Work instruction -
What is the count of lines below that include "minutes"? Reply with nothing else.

══════════

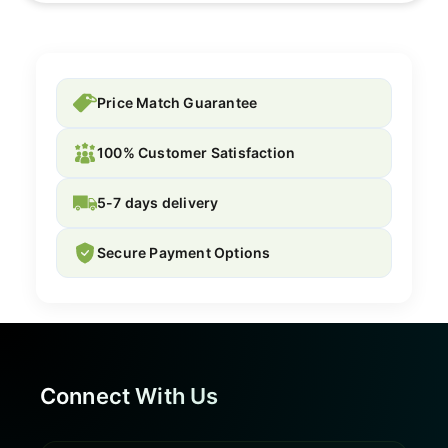
Price Match Guarantee
100% Customer Satisfaction
5-7 days delivery
Secure Payment Options
Connect With Us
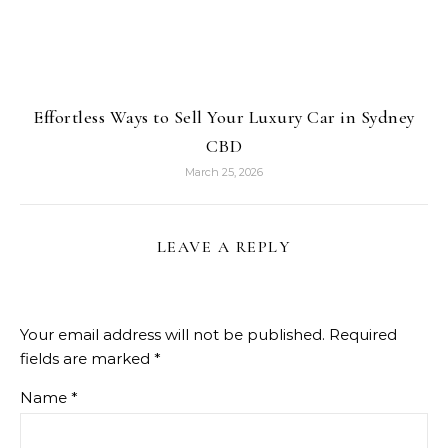
Effortless Ways to Sell Your Luxury Car in Sydney
CBD
March 25, 2026
LEAVE A REPLY
Your email address will not be published.
Required
fields are marked
*
Name
*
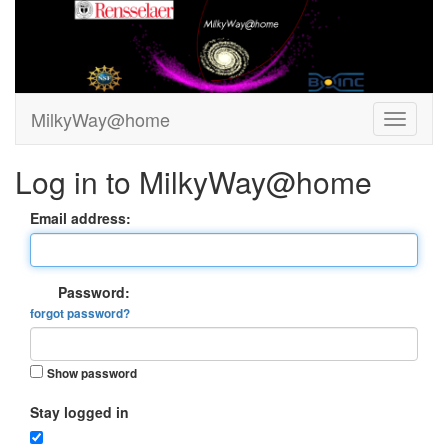
MilkyWay@home
Log in to MilkyWay@home
Email address:
Password:
forgot password?
Show password
Stay logged in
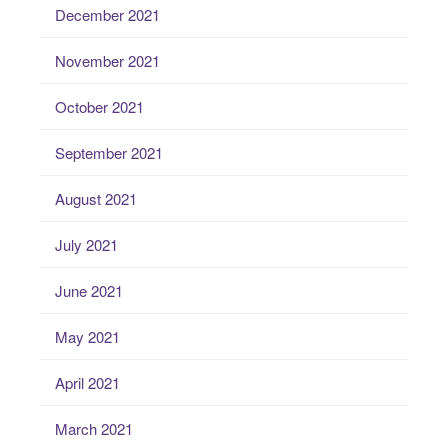
December 2021
November 2021
October 2021
September 2021
August 2021
July 2021
June 2021
May 2021
April 2021
March 2021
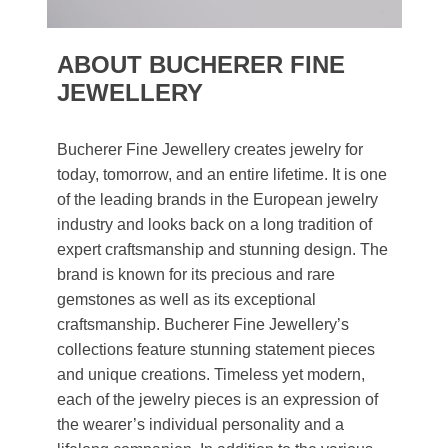
ABOUT BUCHERER FINE
JEWELLERY
Bucherer Fine Jewellery creates jewelry for
today, tomorrow, and an entire lifetime. It is one
of the leading brands in the European jewelry
industry and looks back on a long tradition of
expert craftsmanship and stunning design. The
brand is known for its precious and rare
gemstones as well as its exceptional
craftsmanship. Bucherer Fine Jewellery’s
collections feature stunning statement pieces
and unique creations. Timeless yet modern,
each of the jewelry pieces is an expression of
the wearer’s individual personality and a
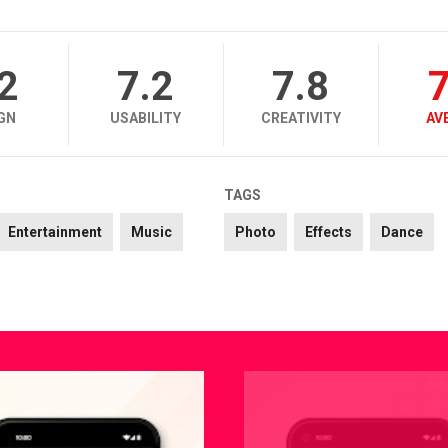
.2
7.2
7.8
7
GN
USABILITY
CREATIVITY
AV
TAGS
Entertainment
Music
Photo
Effects
Dance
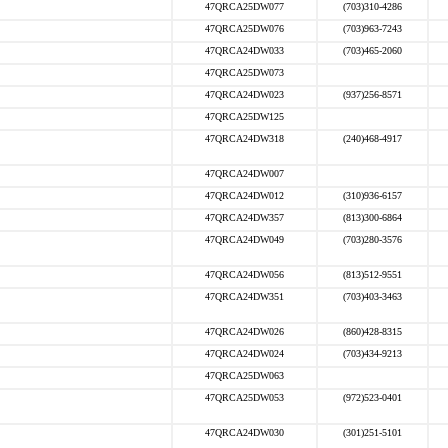
47QRCA25DW077
(703)310-4286
47QRCA25DW076
(703)963-7243
47QRCA24DW033
(703)465-2060
47QRCA25DW073
47QRCA24DW023
(937)256-8571
47QRCA25DW125
47QRCA24DW318
(240)468-4917
47QRCA24DW007
47QRCA24DW012
(310)936-6157
47QRCA24DW357
(813)300-6864
47QRCA24DW049
(703)280-3576
47QRCA24DW056
(813)512-9551
47QRCA24DW351
(703)403-3463
47QRCA24DW026
(860)428-8315
47QRCA24DW024
(703)434-9213
47QRCA25DW063
47QRCA25DW053
(972)523-0401
47QRCA24DW030
(301)251-5101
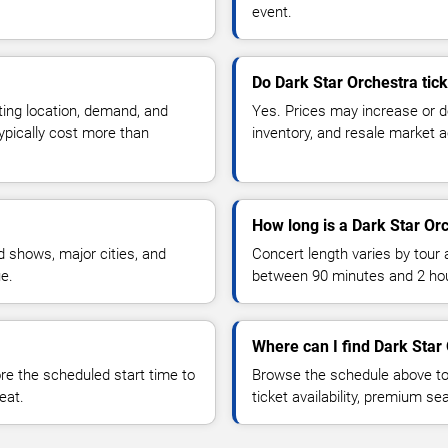
event.
Do Dark Star Orchestra tic
ting location, demand, and
Yes. Prices may increase or 
typically cost more than
inventory, and resale market ac
How long is a Dark Star Or
 shows, major cities, and
Concert length varies by tour 
ue.
between 90 minutes and 2 ho
Where can I find Dark Star 
 the scheduled start time to
Browse the schedule above to
eat.
ticket availability, premium s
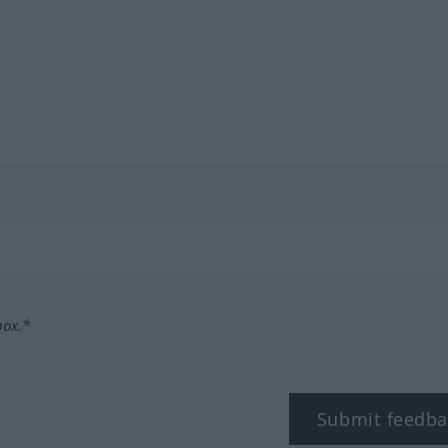
box.*
Submit feedba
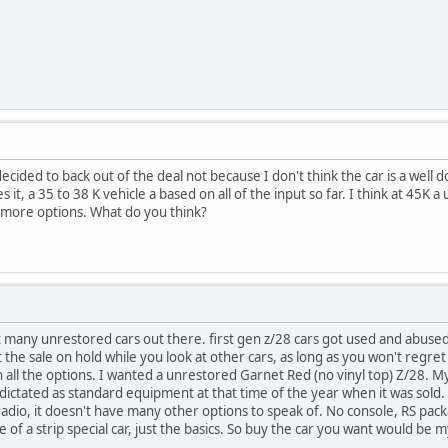
cided to back out of the deal not because I don't think the car is a well do
it, a 35 to 38 K vehicle a based on all of the input so far. I think at 45K a
 more options. What do you think?
at many unrestored cars out there. first gen z/28 cars got used and abuse
 the sale on hold while you look at other cars, as long as you won't regret 
h all the options. I wanted a unrestored Garnet Red (no vinyl top) Z/28. My c
dictated as standard equipment at that time of the year when it was sold.
radio, it doesn't have many other options to speak of. No console, RS pack
f a strip special car, just the basics. So buy the car you want would be m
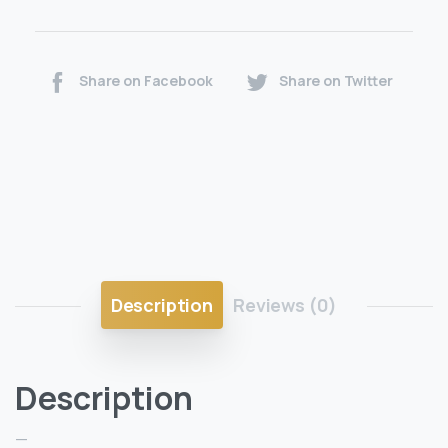
Share on Facebook
Share on Twitter
Description
Reviews (0)
Description
—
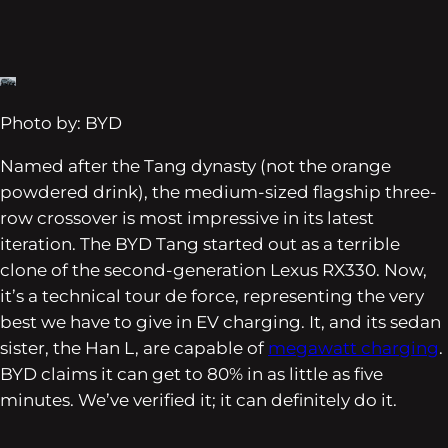
Photo by: BYD
Named after the Tang dynasty (not the orange
powdered drink), the medium-sized flagship three-
row crossover is most impressive in its latest
iteration. The BYD Tang started out as a terrible
clone of the second-generation Lexus RX330. Now,
it’s a technical tour de force, representing the very
best we have to give in EV charging. It, and its sedan
sister, the Han L, are capable of
megawatt charging
.
BYD claims it can get to 80% in as little as five
minutes. We’ve verified it; it can definitely do it.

══════════

Solution to the problem -
2